Hardware design source files:
=======
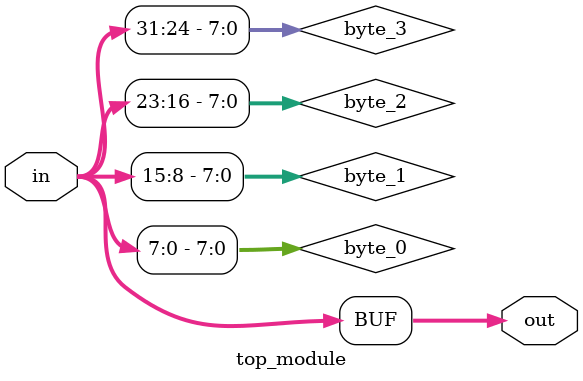
<source format=sv>
module top_module (
    input [31:0] in,
    output [31:0] out
);

    reg [7:0] byte_0;
    reg [7:0] byte_1;
    reg [7:0] byte_2;
    reg [7:0] byte_3;

    assign byte_0 = in[7:0];
    assign byte_1 = in[15:8];
    assign byte_2 = in[23:16];
    assign byte_3 = in[31:24];

    assign out = {byte_3, byte_2, byte_1, byte_0};

endmodule

</source>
=======
The answer must consist of each line from the entries that contains the string "assign".

    assign byte_0 = in[7:0];
    assign byte_1 = in[15:8];
    assign byte_2 = in[23:16];
    assign byte_3 = in[31:24];
    assign out = {byte_3, byte_2, byte_1, byte_0};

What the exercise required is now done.